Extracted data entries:

=== Begin Enclosure ===

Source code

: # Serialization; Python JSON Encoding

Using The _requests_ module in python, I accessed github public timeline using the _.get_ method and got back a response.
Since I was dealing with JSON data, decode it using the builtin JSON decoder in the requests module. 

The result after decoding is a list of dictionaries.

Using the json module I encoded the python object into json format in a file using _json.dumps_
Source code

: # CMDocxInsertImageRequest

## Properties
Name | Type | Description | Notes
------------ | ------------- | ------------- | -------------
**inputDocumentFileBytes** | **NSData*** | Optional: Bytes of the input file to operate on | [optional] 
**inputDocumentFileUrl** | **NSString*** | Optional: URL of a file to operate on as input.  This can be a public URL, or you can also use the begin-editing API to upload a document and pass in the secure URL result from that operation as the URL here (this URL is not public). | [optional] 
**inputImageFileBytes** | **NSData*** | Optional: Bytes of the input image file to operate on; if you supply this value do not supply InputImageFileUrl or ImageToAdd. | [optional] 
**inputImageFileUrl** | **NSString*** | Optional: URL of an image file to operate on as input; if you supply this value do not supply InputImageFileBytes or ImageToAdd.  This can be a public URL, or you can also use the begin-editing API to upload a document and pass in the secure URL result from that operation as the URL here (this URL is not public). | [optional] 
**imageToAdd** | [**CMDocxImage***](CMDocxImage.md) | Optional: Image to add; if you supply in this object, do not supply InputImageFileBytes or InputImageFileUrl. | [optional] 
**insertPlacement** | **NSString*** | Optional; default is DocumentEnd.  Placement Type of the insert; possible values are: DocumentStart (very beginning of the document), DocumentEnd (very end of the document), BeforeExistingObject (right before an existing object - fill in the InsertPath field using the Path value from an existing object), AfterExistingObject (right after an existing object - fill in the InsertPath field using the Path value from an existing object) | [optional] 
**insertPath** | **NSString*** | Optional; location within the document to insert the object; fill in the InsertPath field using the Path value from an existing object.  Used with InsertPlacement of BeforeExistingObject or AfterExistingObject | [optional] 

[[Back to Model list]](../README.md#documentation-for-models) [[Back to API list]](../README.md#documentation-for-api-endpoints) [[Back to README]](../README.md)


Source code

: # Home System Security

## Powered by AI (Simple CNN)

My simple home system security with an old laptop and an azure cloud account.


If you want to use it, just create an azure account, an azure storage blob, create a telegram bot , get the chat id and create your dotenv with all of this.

=== End Enclosure ===

Task prompt:
Please reply with an exact copy of the lines above, starting at the first and ending at the line that holds "Since I was".

Output for this task:
Source code

: # Serialization; Python JSON Encoding

Using The _requests_ module in python, I accessed github public timeline using the _.get_ method and got back a response.
Since I was dealing with JSON data, decode it using the builtin JSON decoder in the requests module. 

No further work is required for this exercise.